§ **Task goal**
Scan the listing and work out how many lines contain the word "остатков". Nothing but the number should be given.

§ **Records supplied**
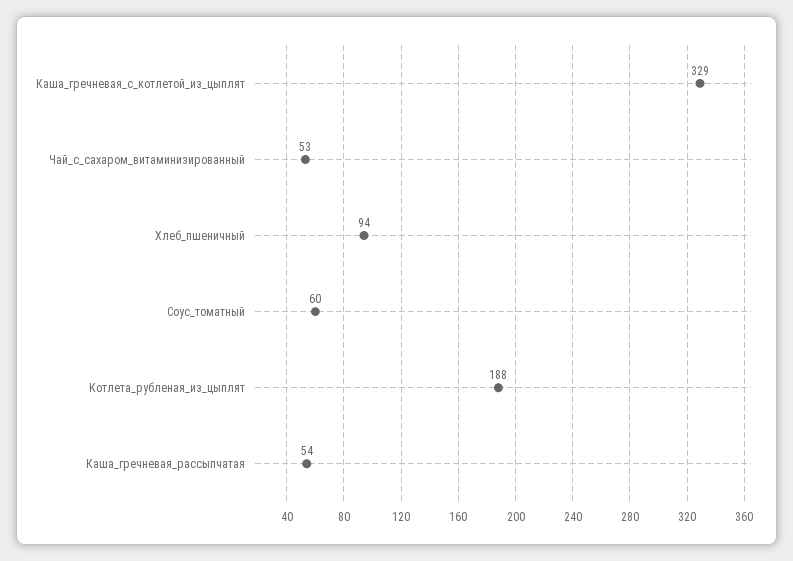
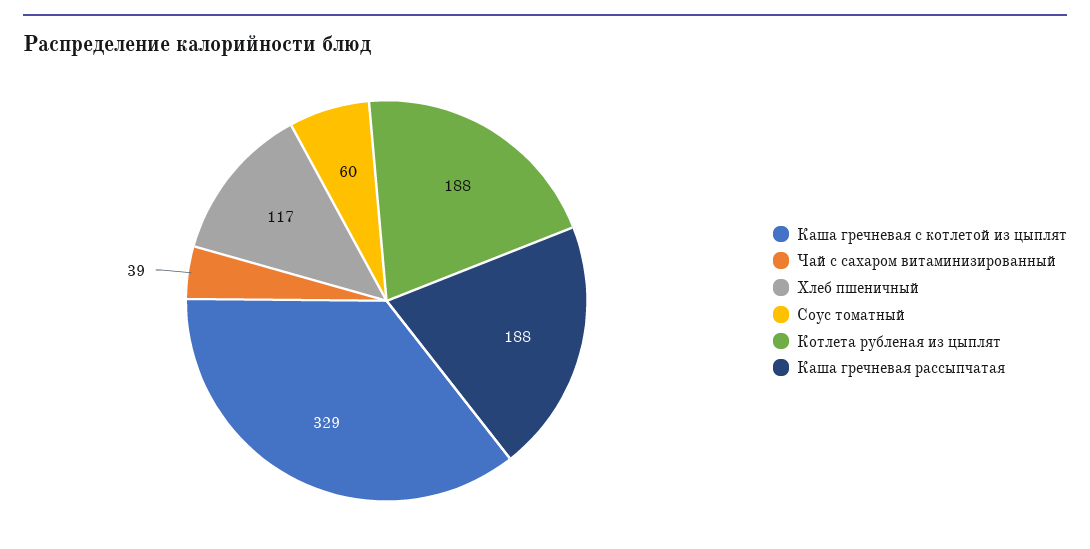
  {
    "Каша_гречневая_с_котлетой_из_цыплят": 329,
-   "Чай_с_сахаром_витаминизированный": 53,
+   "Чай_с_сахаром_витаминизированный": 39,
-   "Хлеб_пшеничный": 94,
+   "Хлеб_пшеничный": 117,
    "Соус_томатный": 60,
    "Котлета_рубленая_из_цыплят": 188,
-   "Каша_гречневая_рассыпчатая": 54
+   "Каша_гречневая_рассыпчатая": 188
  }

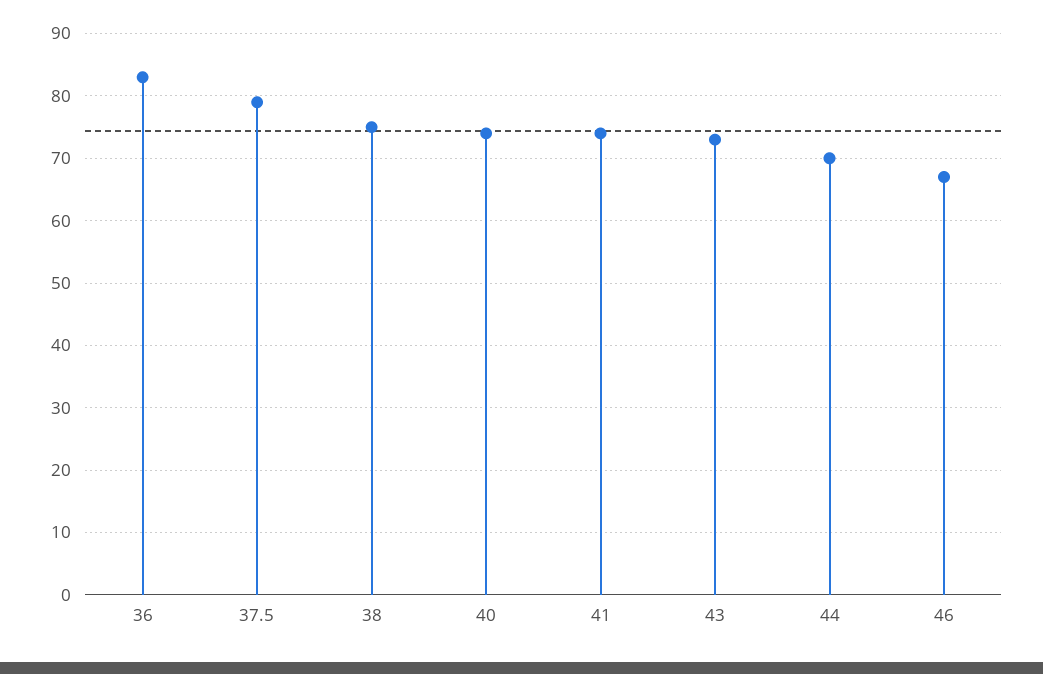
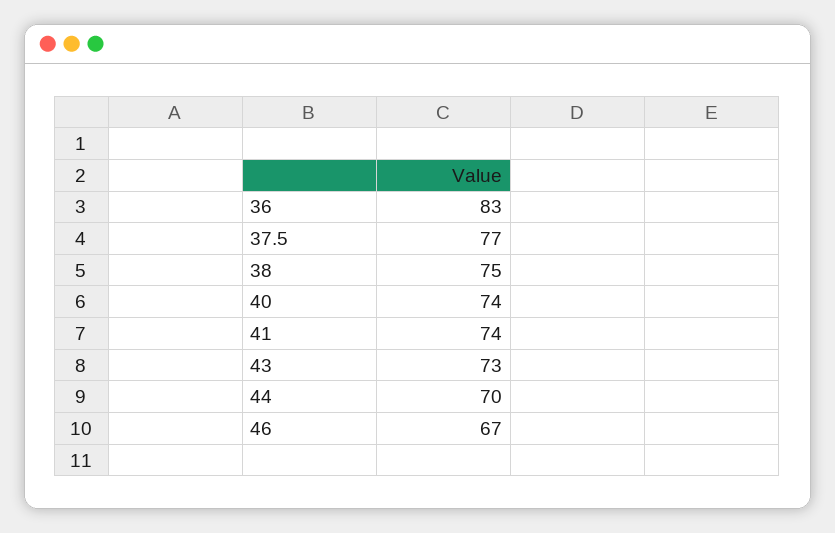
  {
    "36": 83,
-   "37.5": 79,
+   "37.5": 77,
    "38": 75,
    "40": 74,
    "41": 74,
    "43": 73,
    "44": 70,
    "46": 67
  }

---

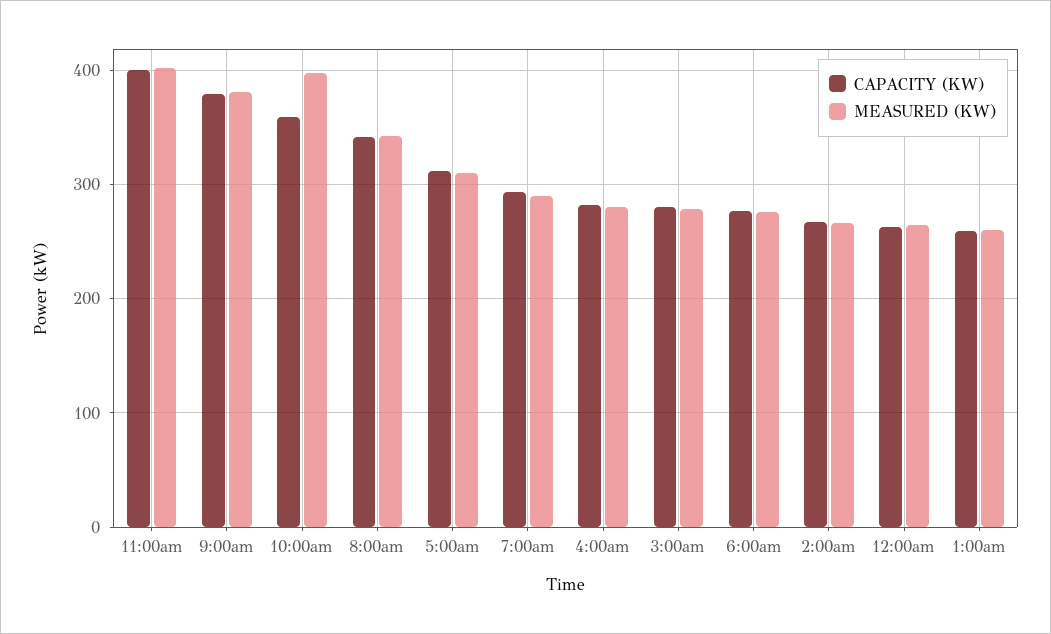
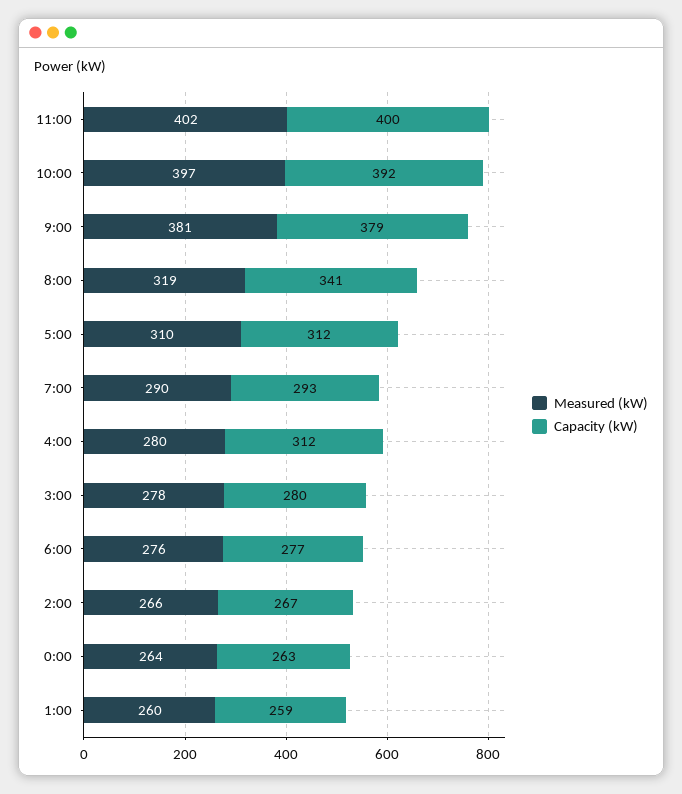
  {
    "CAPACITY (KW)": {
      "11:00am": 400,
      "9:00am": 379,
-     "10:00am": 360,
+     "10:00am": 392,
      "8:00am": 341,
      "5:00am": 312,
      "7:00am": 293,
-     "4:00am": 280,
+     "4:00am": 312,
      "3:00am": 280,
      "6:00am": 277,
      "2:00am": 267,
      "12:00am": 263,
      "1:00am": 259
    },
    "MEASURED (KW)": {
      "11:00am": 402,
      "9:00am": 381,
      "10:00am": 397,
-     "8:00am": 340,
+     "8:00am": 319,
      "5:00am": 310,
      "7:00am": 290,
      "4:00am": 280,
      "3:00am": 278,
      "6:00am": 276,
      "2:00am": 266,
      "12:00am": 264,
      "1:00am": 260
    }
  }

* * *

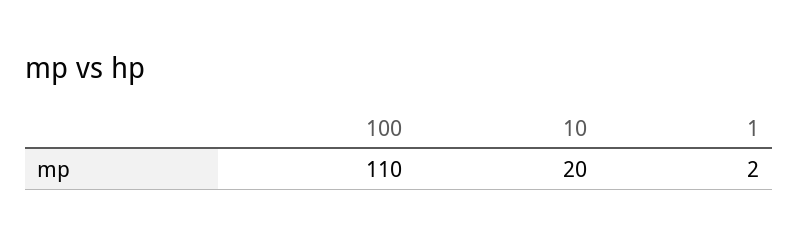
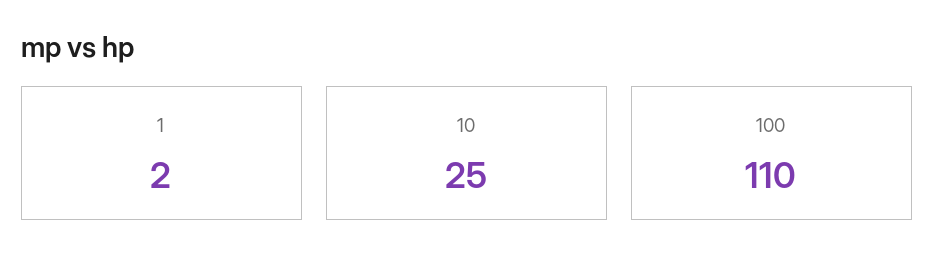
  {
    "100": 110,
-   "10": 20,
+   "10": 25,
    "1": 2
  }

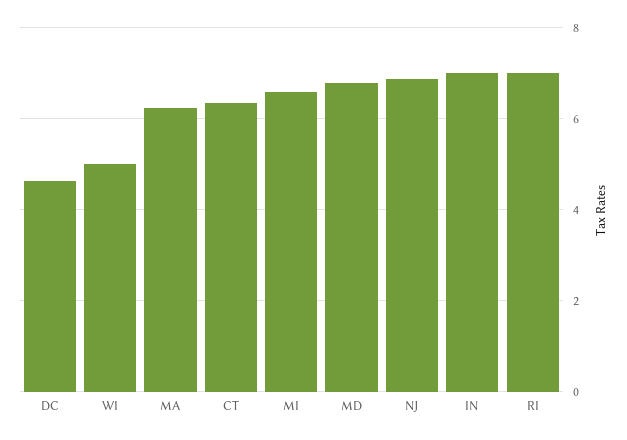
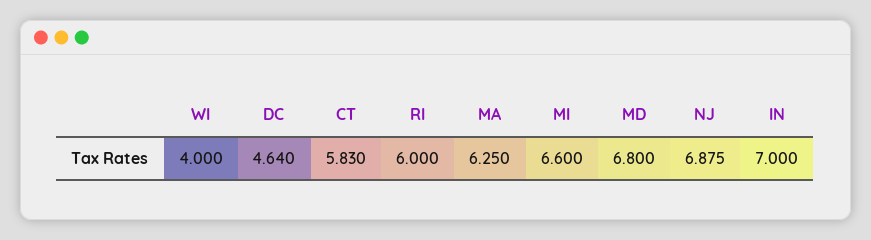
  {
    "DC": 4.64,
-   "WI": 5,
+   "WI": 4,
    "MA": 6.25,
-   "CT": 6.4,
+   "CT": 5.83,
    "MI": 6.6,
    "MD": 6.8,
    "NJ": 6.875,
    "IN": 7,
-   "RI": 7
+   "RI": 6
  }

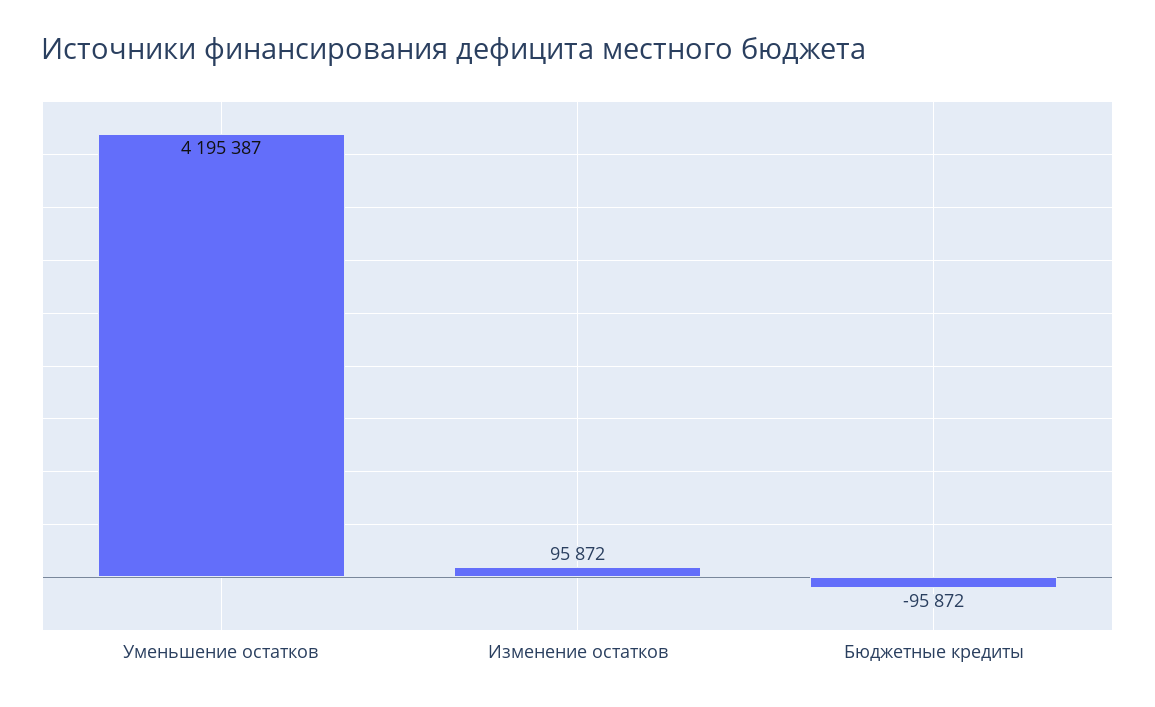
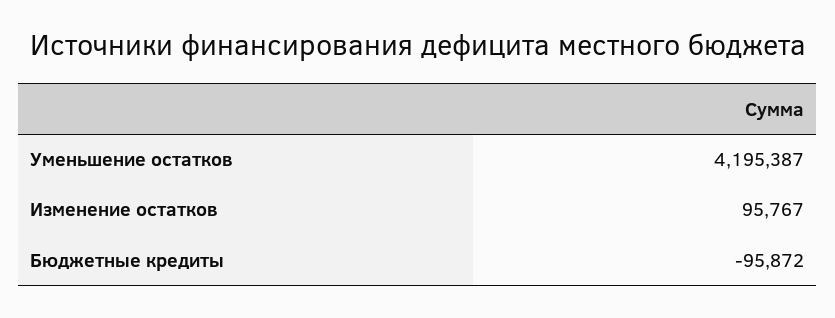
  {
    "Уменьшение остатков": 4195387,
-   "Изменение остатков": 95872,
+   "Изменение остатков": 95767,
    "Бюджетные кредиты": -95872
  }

§ **Reply to the exercise**
3